A simple solution to determine the difference between any two similar-sounding PHP functions is to write a quick command-line script in PHP that outputs the entire possible search space and just show differences (in this case, comparing 256 values):
<?php
for ($x = 0; $x < 256; $x++)
{
if (chr($x) !== escapeshellcmd(chr($x))) echo $x . " - cmd: " . chr($x) . " != " . escapeshellcmd(chr($x)) . "\n";
}
echo "\n\n";
for ($x = 0; $x < 256; $x++)
{
if (chr($x) !== substr(escapeshellarg(chr($x)), 1, -1)) echo $x . " - arg: " . chr($x) . " != " . substr(escapeshellarg(chr($x)), 1, -1) . "\n";
}
?>
Running the above under PHP 5.6 on the Windows Command Prompt outputs:
0 - cmd: !=
10 - cmd:
!= ^
33 - cmd: ! != ^!
34 - cmd: " != ^"
35 - cmd: # != ^#
36 - cmd: $ != ^$
37 - cmd: % != ^%
38 - cmd: & != ^&
39 - cmd: ' != ^'
40 - cmd: ( != ^(
41 - cmd: ) != ^)
42 - cmd: * != ^*
59 - cmd: ; != ^;
60 - cmd: < != ^<
62 - cmd: > != ^>
63 - cmd: ? != ^?
91 - cmd: [ != ^[
92 - cmd: \ != ^\
93 - cmd: ] != ^]
94 - cmd: ^ != ^^
96 - cmd: ` != ^`
123 - cmd: { != ^{
124 - cmd: | != ^|
125 - cmd: } != ^}
126 - cmd: ~ != ^~
255 - cmd: != ^
0 - arg: !=
33 - arg: ! !=
34 - arg: " !=
37 - arg: % !=
92 - arg: \ != \\
Running the same script under PHP 5.5 for Linux outputs:
0 - cmd: !=
10 - cmd:
!= \
34 - cmd: " != \"
35 - cmd: # != \#
36 - cmd: $ != \$
38 - cmd: & != \&
39 - cmd: ' != \'
40 - cmd: ( != \(
41 - cmd: ) != \)
42 - cmd: * != \*
59 - cmd: ; != \;
60 - cmd: < != \<
62 - cmd: > != \>
63 - cmd: ? != \?
91 - cmd: [ != \[
92 - cmd: \ != \\
93 - cmd: ] != \]
94 - cmd: ^ != \^
96 - cmd: ` != \`
123 - cmd: { != \{
124 - cmd: | != \|
125 - cmd: } != \}
126 - cmd: ~ != \~
128 - cmd: !=
...
255 - cmd: ÿ !=
0 - arg: !=
39 - arg: ' != '\''
128 - arg: !=
...
255 - arg: ÿ !=
The main difference is that PHP escapeshellcmd() under Windows prefixes characters with a caret ^ instead of a backslash \. The oddities under Linux from chr(128) through chr(255) for both escapeshellcmd() and escapeshellarg() can be explained by the use of invalid UTF-8 code points being dropped, truncated, or misinterpreted.
Also of note is that escapeshellarg() escapes far fewer characters and still gets the job done.

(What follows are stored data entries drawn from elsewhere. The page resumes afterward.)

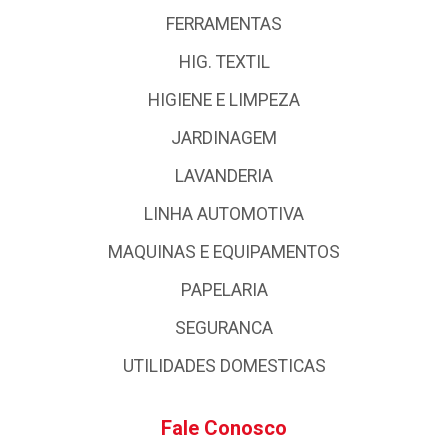
FERRAMENTAS
HIG. TEXTIL
HIGIENE E LIMPEZA
JARDINAGEM
LAVANDERIA
LINHA AUTOMOTIVA
MAQUINAS E EQUIPAMENTOS
PAPELARIA
SEGURANCA
UTILIDADES DOMESTICAS
Fale Conosco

In terms of overall system and application safety and security, you are better off using escapeshellarg() and individually escape each argument that consists of user input.
One final example:
echo escapeshellarg("something here") . "\n";
echo escapeshellarg("'something here'") . "\n";
echo escapeshellarg("\"something here\"") . "\n";
Windows outputs:
"something here"
"'something here'"
" something here "
Linux outputs:
'something here'
''\''something here'\'''
'"something here"'
PHP escapeshellarg() on Windows surrounds the string with the double-quote " character while Linux uses the single-quote ' character. PHP on Windows completely replaces internal double-quotes with spaces (which could be a problem in some cases). PHP on Linux goes a bit out of its way to escape single-quotes and backslashes \ are escaped \\ on Windows. PHP escapeshellarg() on Windows also replaces ! and % characters with spaces. All platforms replace \0 with spaces.
Note that behavior is not necessarily consistent between PHP versions and the PHP documentation doesn't always reflect reality. Writing a quick script or reading the source code of PHP are two ways to figure out what's happening behind the scenes.